A recent review by John Cridland, the former CBI Director General, who was appointed as the UK Government's independent reviewer of state pension age last year, recommended the triple lock be withdrawn in the next Parliament.

The political clash on the triple lock came as a survey suggested just one in seven people were approaching retirement without a private or workplace pension.

The Aegon Readiness Report said 1.21 million people were approaching retirement age with nothing to supplement their state pension while the figures were even more pronounced among women, 20 per cent of whom had no savings for retirement between the ages of 55 and 65 compared to 12 per cent of men.

The research found that the number of people without a private pension dropped dramatically as people entered the workplace. This, it said, showed the effect of auto-enrolment as many people benefited from employer pensions but the uptake then plateaued until retirement age.

Kate Smith, Head of Pensions at Aegon said: “Auto-enrolment which launched in 2012 as the Government’s flagship policy to increase the number of people saving for retirement, has undoubtedly been a success. To date 7.5 million employees have been enrolled into a workplace pension scheme and for many of these people, this will have been their first pension.

"However, as our figures show, there is a portion of the population who either feel unable to or are unwilling to save for retirement."

She added: “Our findings show how critical it is that the review of automatic enrolment brings more people into its scope and that we find equivalent nudges to help the self-employed and gig economy workers save for pensions as the default.”

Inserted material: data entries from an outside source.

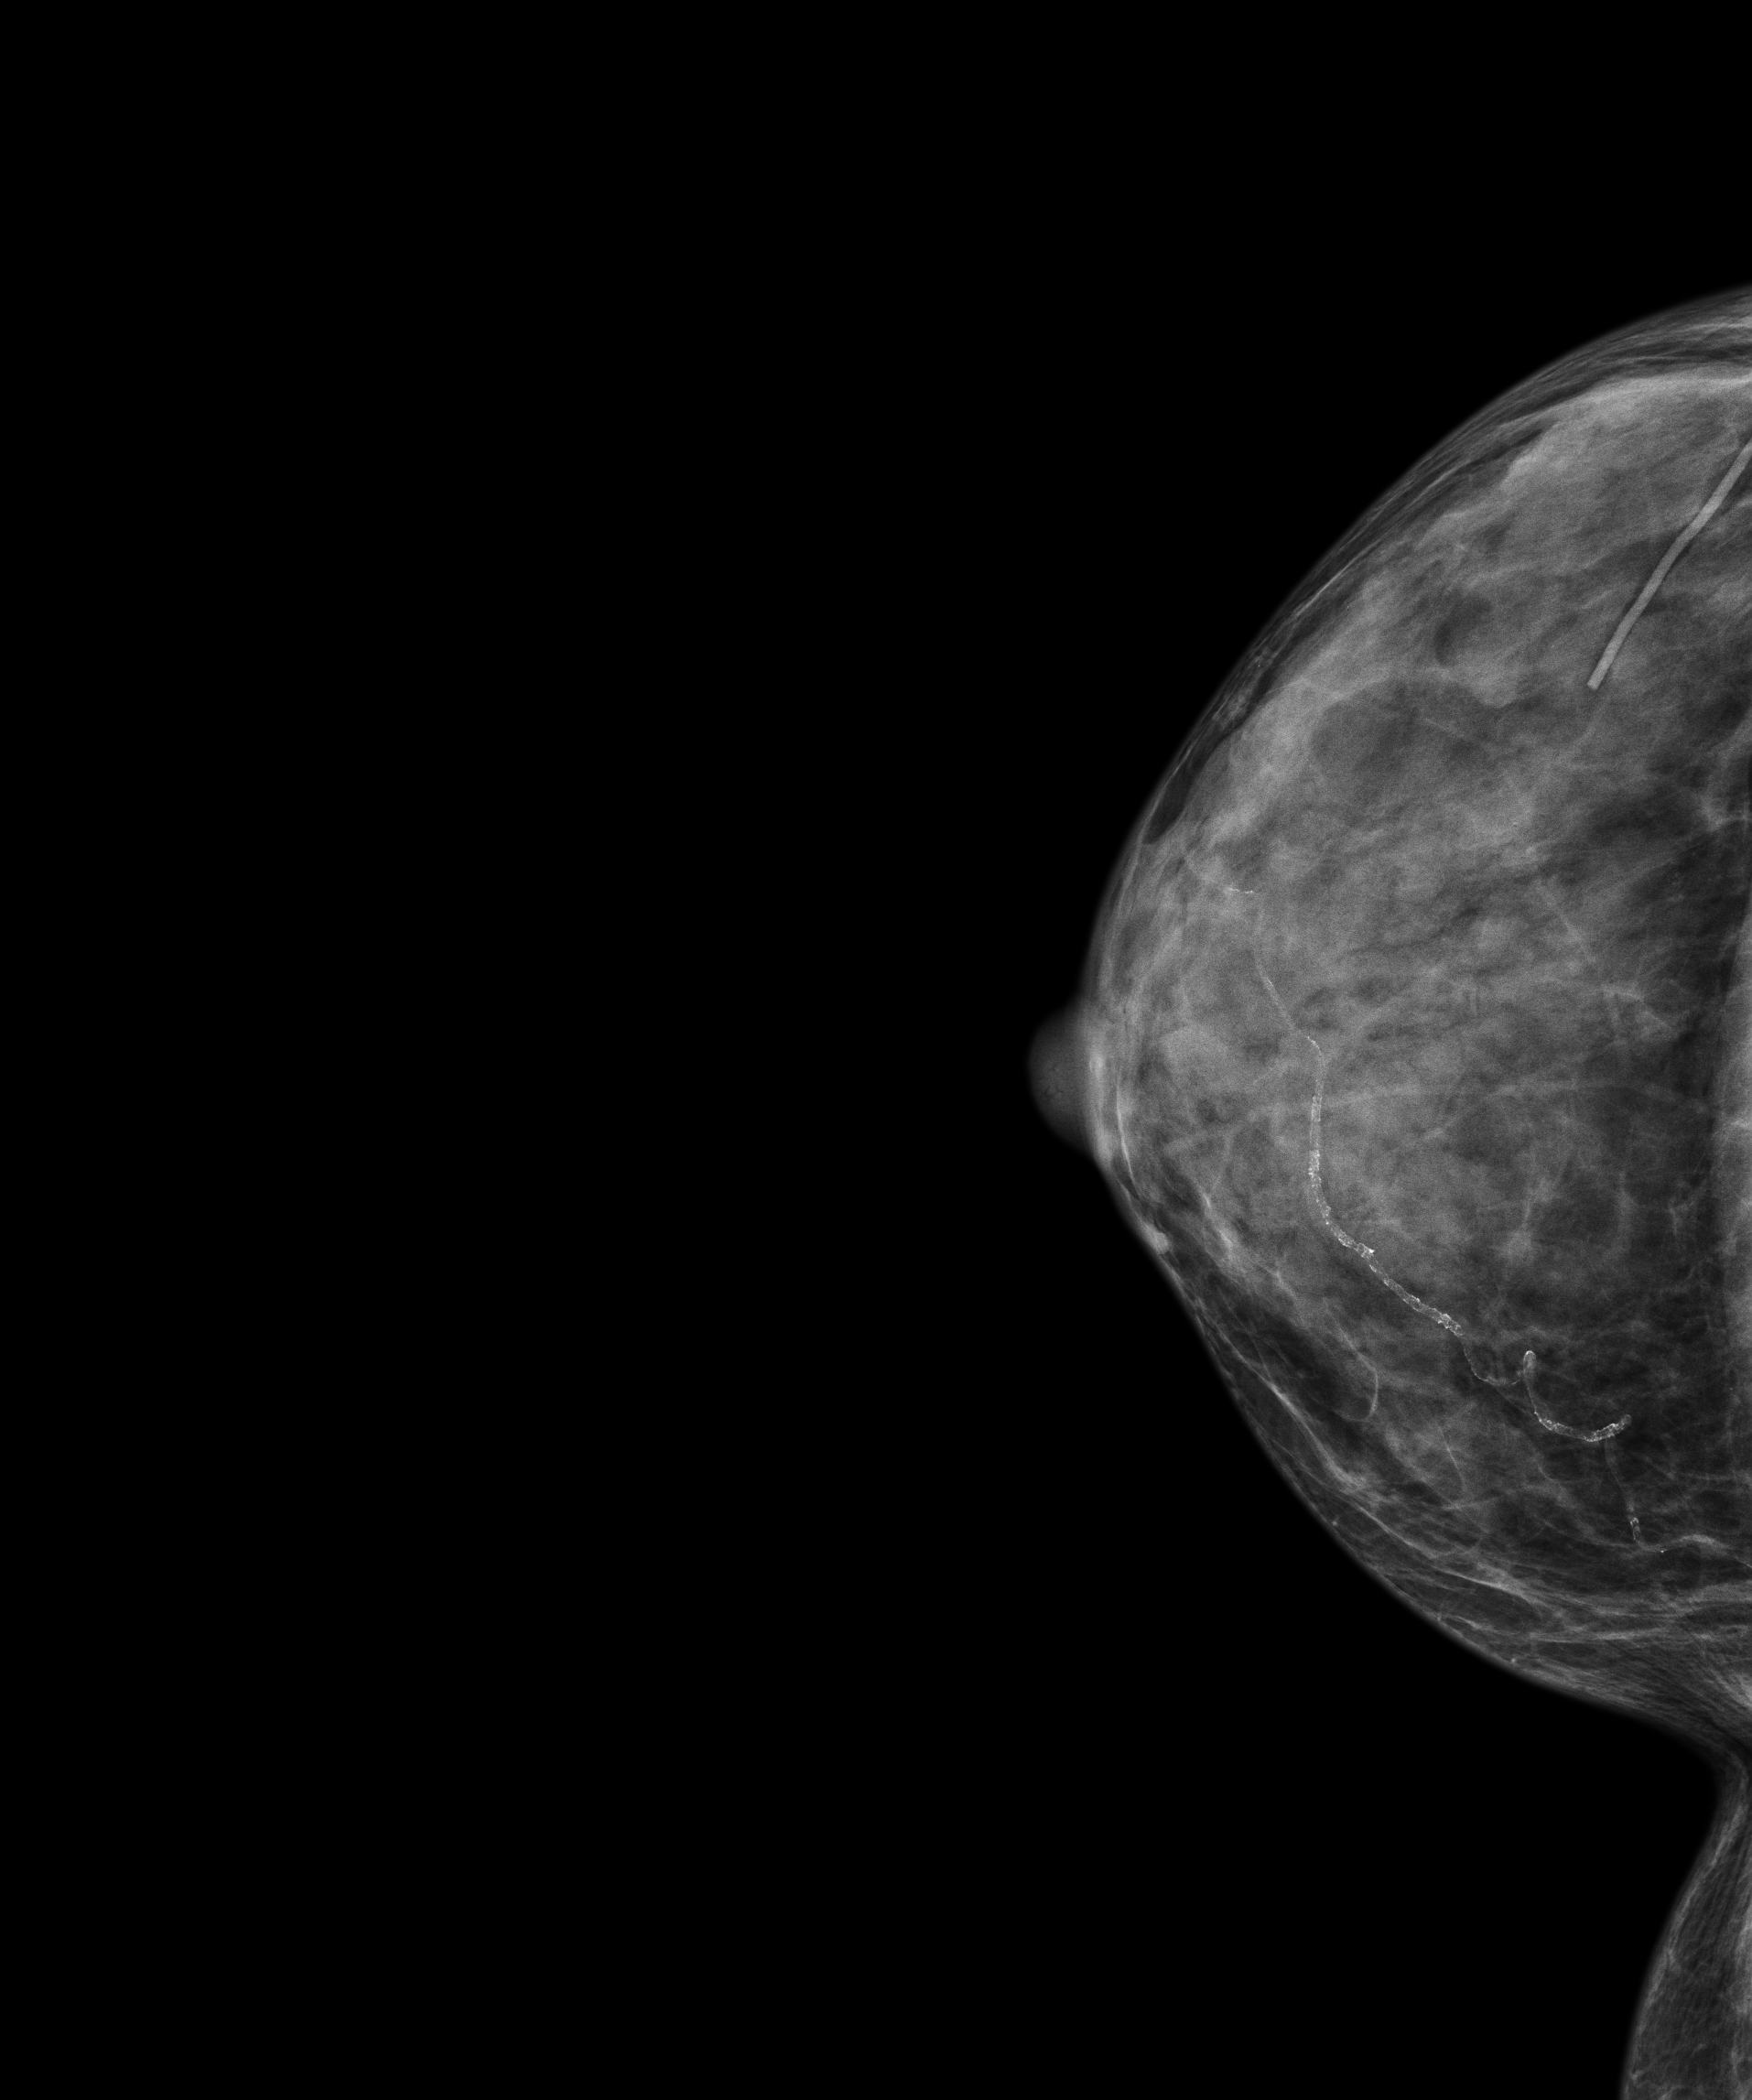
Full-field digital mammogram (FFDM); right breast; craniocaudal (CC) view; screening examination. Patient: female, 59 years.
BI-RADS breast density category at the screening exam (both breasts, scale 1–4): 4. Final BI-RADS assessment for this screening round (tomosynthesis exam, both breasts): category 1. Recall: no recall after this screen.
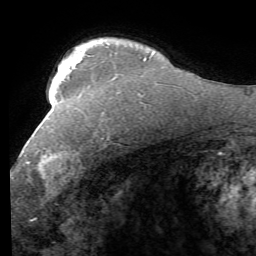
Breast MRI (dynamic contrast-enhanced), one axial slice; position 41 of 58 along the scan axis; cropped to one breast; dynamic contrast-enhanced series, time point 2 of 7 at this slice position (early post-contrast); 1.5 T; TE 4.1 ms, TR 8.4 ms; 2.4 mm slice thickness; 256 × 256 image matrix. Female patient.
Annotated regions visible in this slice (semi-automatically segmented with operator editing):
- enhancing-tissue mask used for the functional tumour volume (all voxels passing the contrast-enhancement thresholds inside the analysis volume; usually the tumour): bounding box [x1, y1, x2, y2] px = [25, 131, 110, 178]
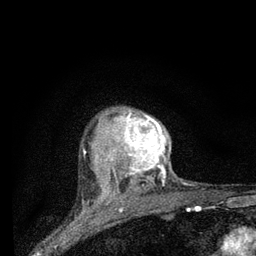
Breast MRI (dynamic contrast-enhanced), one axial slice. Slice 64 of 80 in the series (ordered by position). Cropped to one breast. Dynamic contrast-enhanced series, time point 2 of 7 at this slice position (early post-contrast). 3 T. TE 2.2 ms, TR 6 ms. 2 mm slice thickness. 256 × 256 image matrix, field of view 140 × 140 mm. Female patient.
Structures marked on this image (semi-automatic segmentation, software-assisted and operator-edited):
- enhancing-tissue mask used for the functional tumour volume (all voxels passing the contrast-enhancement thresholds inside the analysis volume; usually the tumour): bounding box (x1, y1, x2, y2) in pixels: (103, 109, 169, 198)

In a separate development, the PM also revealed plans to stop "irresponsible bosses" bringing about a repeat of the BHS scandal, which saw retail tycoon Sir Philip Green branded the "unacceptable face of capitalism".

Her party's General Election manifesto will contain a commitment to give the Pensions Regulator new powers to scrutinise takeovers or "unsustainable" dividend payments that threaten the solvency of a company pension scheme. "In extreme cases," the regulator could be given new powers to block takeovers.